## TEXT SECTION

******************************

# Living in an RV/Van - Need help dealing with fur/shedding?



## clipke (Nov 14, 2017)

Hey all. As some of you know, we've been living in my van, traveling the country for about a week now. Both dogs shed a good bit, but Jax sheds a whole not more and it's a whole lot more noticeable. Other than regularly brushing him, is there anything I can do to cut down on the shedding? Also does anyone have any tips for cleaning the fur? I feel like my van is absolutely covered in it. I cleaned like 2 days ago, and it's already an overwhelming mess again.


----------



## Sabis mom (Mar 20, 2014)

Fun times. Best tip I can give you for removing dog hair inside a vehicle is an old sock, slightly damp. Just run it over all upholstery and plastic. Works on the dogs to. Quality food helps minimize shedding but honestly when you live in a small area the hair is just crazy.


----------



## Sunsilver (Apr 8, 2014)

Especially at this time of year! I moved a baby gate a couple of days ago. Was just now running the sweeper around my kitchen, and moved the gate. The amount of dog hair that accumulated behind it in just 2 or 3 days was UNBELIEVABLE!


----------



## Saco (Oct 23, 2018)

I think they also make "hair magnet" mitts just for this problem. 

But such is van life!


----------



## clipke (Nov 14, 2017)

Sabis mom said:


> Fun times. Best tip I can give you for removing dog hair inside a vehicle is an old sock, slightly damp. Just run it over all upholstery and plastic. Works on the dogs to. Quality food helps minimize shedding but honestly when you live in a small area the hair is just crazy.


Unfortunately downgraded their food, at least in price. I think it's better than what they were on, but it's certainly not the highest quality food I've fed them. It's just super easy to find at tractor supplies across the country.


----------



## Sabis mom (Mar 20, 2014)

Walmart sells a food that is decent quality for cheap. I think it's called Pure Balance. 
I feel your pain. I am in a similar situation.


----------



## NaughtyNibbler (Oct 28, 2018)

A vac/blower could be a fast way to clean. Perhaps you could stop by a self-service car wash, with vacuums? Maybe truck stops have vacuums?

If your budget allows, you could purchase a little vehicle vacuum or a cordless tool-type vacuum.


----------



## Judy Untamed (Oct 26, 2018)

NaughtyNibbler said:


> A vac/blower could be a fast way to clean. Perhaps you could stop by a self-service car wash, with vacuums? Maybe truck stops have vacuums?


I think this sounds like a very practical idea. Such things are usually pretty easy to find and don't take up any extra space in the van. I imagine every inch of storage counts on a road trip like this.


----------



## clipke (Nov 14, 2017)

I have a 12v solar electrical system. I was considering a 12 volt hand vacuum. We may be adding another puppy to the crew. Someone reached out to me, about a cane corso puppy who was the runt of his litter, in need a home. Dude thinks it'd be a good fit, and I'm not opposed to the idea. If that happens, I 100% need a solid solution lol.


----------



## Dunkirk (May 7, 2015)

Would using a painters drop sheet to cover as much surface area as practical be an option? The heavy cotton/lightweight canvas type.

******************************

## PROVIDED INFORMATION
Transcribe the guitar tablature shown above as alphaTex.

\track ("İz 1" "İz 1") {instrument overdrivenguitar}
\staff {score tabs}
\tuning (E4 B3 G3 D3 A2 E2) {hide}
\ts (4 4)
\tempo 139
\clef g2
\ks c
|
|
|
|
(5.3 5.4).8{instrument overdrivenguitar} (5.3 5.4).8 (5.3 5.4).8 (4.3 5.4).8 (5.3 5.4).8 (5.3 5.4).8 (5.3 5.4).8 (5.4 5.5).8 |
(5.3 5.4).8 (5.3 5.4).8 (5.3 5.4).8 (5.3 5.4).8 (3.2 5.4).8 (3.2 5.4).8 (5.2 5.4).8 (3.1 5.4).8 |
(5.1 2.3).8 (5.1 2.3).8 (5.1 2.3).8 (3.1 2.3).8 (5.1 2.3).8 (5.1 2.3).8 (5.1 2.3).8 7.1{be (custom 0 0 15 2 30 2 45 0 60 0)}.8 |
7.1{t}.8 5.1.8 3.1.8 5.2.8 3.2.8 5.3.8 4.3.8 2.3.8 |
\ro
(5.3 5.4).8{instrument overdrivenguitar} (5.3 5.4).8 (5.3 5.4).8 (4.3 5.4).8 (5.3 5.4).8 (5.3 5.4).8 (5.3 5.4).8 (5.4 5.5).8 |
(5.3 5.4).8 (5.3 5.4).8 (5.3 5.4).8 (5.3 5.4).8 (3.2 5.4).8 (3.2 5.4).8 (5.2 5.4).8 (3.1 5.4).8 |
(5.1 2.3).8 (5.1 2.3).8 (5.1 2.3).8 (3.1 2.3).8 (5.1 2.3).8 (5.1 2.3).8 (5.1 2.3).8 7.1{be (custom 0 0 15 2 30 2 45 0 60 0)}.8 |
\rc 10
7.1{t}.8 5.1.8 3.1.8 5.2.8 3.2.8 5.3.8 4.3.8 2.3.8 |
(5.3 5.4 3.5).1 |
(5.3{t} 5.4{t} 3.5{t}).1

******************************

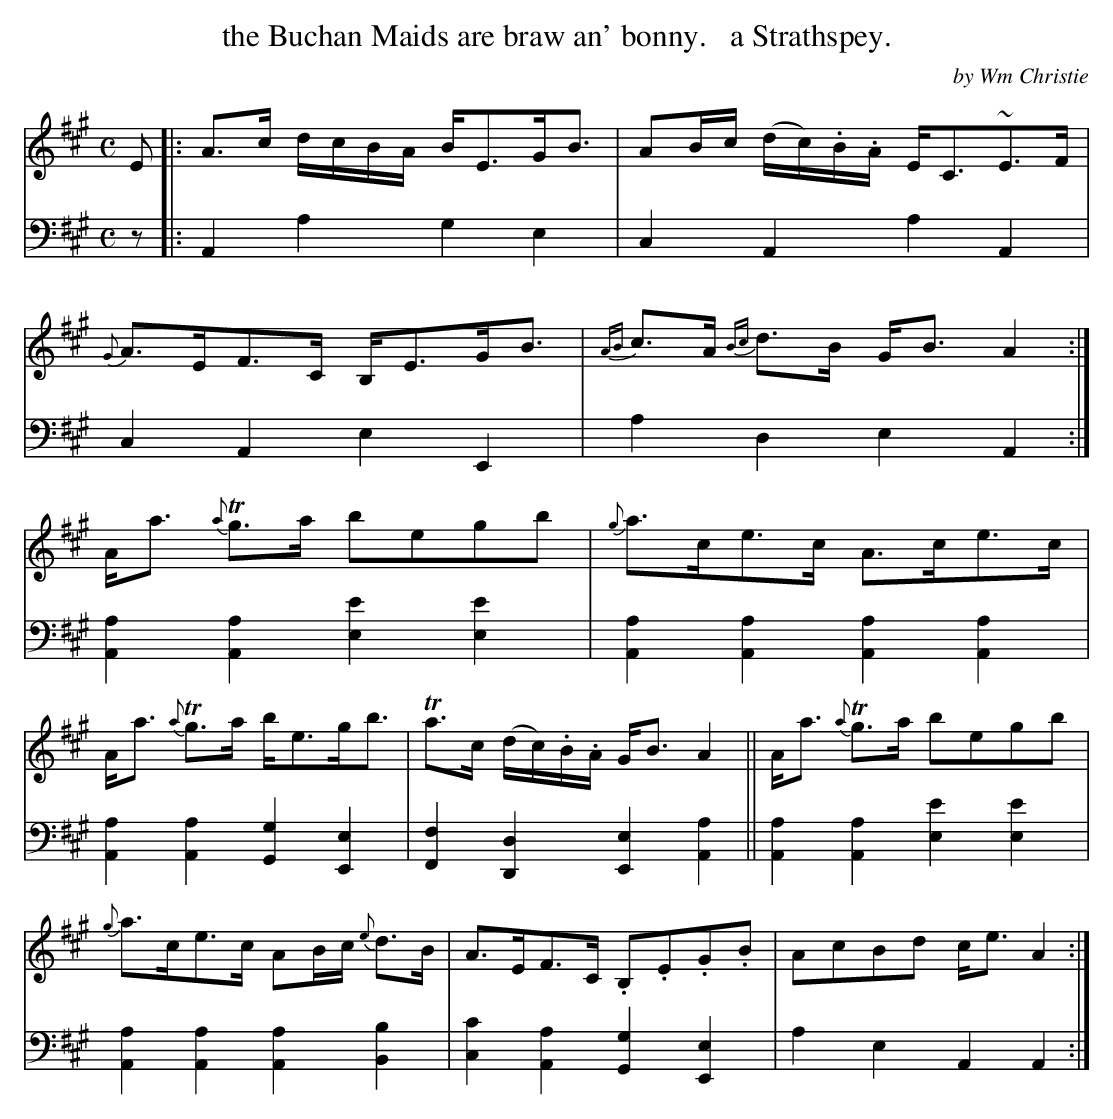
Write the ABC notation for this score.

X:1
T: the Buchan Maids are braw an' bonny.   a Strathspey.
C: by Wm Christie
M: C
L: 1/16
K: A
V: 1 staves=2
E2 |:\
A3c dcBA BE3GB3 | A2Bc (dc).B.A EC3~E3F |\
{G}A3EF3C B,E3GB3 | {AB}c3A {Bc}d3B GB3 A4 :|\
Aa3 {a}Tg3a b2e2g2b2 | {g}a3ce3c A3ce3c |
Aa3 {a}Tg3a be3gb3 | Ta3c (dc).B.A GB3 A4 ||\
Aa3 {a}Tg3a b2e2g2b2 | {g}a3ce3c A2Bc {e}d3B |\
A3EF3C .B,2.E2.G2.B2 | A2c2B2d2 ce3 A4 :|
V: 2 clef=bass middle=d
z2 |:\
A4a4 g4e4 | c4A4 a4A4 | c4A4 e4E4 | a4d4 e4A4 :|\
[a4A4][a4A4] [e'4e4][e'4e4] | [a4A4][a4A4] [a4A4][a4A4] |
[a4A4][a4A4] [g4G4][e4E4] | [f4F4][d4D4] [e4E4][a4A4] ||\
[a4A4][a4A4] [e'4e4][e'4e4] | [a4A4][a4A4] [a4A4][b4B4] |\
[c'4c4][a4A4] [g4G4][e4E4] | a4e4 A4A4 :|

******************************

## WORK INSTRUCTIONS
• A. In the thread about dog hair in a van, what kind of puppy might be added to clipke's crew?
• B. Summarize the thread about dog hair in a van in two sentences.
• C. Go on with the thread about dog hair in a van.

## ANSWERS IN ORDER
• A. A cane corso puppy who was the runt of his litter.

• B. A person who has been traveling in a van with two dogs, one of which sheds much more, asks how to cut down on shedding and clean up the fur. Replies suggest a slightly damp old sock, quality food, hair magnet mitts, vacuums at self-service car washes or a small vehicle vacuum, and a painters drop sheet, while the poster considers a 12 volt hand vacuum since another puppy may join them.

• C.
----------



## Judy Untamed (Oct 26, 2018)

clipke said:


> We may be adding another puppy to the crew. ...cane corso...



:surprise: Wowzers! I'm not sure "Go big or go home" really applies in this case...but that's going awfully big, in any case! More power to ya, if you're sure you can handle that level of challenge!


----------



## clipke (Nov 14, 2017)

Dunkirk said:


> Would using a painters drop sheet to cover as much surface area as practical be an option? The heavy cotton/lightweight canvas type.


Not sure how practical that would be. I currently have laminate flooring, and wooden paneling for everything in terms of walls and counters, etc. We have pretty constant air flow with our ceiling vent/fan so fur gets everywhere even if we had something covering a good amount of surface area.


----------



## middleofnowhere (Dec 20, 2000)

K-9 Top Coat ---- they run about 90$ US each -- they're like lycra body suits for dogs. But the dogs are supposed to be comfortable in them and not over-heat. They would not eliminate shedding but would keep the fur in greater proximity to the dogs. 



At this stage, I wouldn't want to be carting around a new pup, however. Not in already close quarters.


----------



## Custom Billet (Mar 10, 2018)

I believe food makes a huge difference. Mine has been on raw since I got here at just a couple months old. Everybody keeps complaining about this shedding thing with GSDs? I would find a small amount of hair here and there, but not anything I would complain about. I have a sheet that I use to cover my bed. I wash it a couple times a week. No real problems.

Then Shasta had her first heat. She blew her coat and that was a MESS!!!! I figured, okay, this is what everybody was talking about! Dang! I thought I got a non shedder!

A month later, back to normal. A little hair here and there. I brush her daily of course, but she doesn't even fill the brush with hair. I attribute it to the food. 

As for adding a pup, I would say no way I would even consider it! They take so much time and energy to raise them right. I don't think on the road would be fair to the pup, you, or the other 2 dogs. My 2 cents.


----------



## Springbrz (Aug 13, 2013)

Embrace the hair. Adds fiber to the diet:grin2::grin2::grin2:


----------



## clipke (Nov 14, 2017)

I ended up buying a cordless vacuum. Not sure if my solar power system will be able to recharge it but it's nice and clean in here now haha.


----------



## Jenny720 (Nov 21, 2014)

A duster buster sure can help. A canine corso pup that is a runt - those runts can get awfully big- bigger then even standard size. Kind of tight quarters for a dog that size and three can easily be a crowd. If any issues were to arise it could be a disaster. You have a good thing going. I would pass on the pup that someone is trying to unload on you.


----------



## clipke (Nov 14, 2017)

Jenny720 said:


> A duster buster sure can help. A canine corso pup that is a runt - those runts can get awfully big- bigger then even standard size. Kind of tight quarters for a dog that size and three can easily be a crowd. If any issues were to arise it could be a disaster. You have a good thing going. I would pass on the pup that someone is trying to unload on you.


Planning on being in a bigger vehicle, likely a bus before he's fully grown. Only reason I'm considering it!


----------



## Jenny720 (Nov 21, 2014)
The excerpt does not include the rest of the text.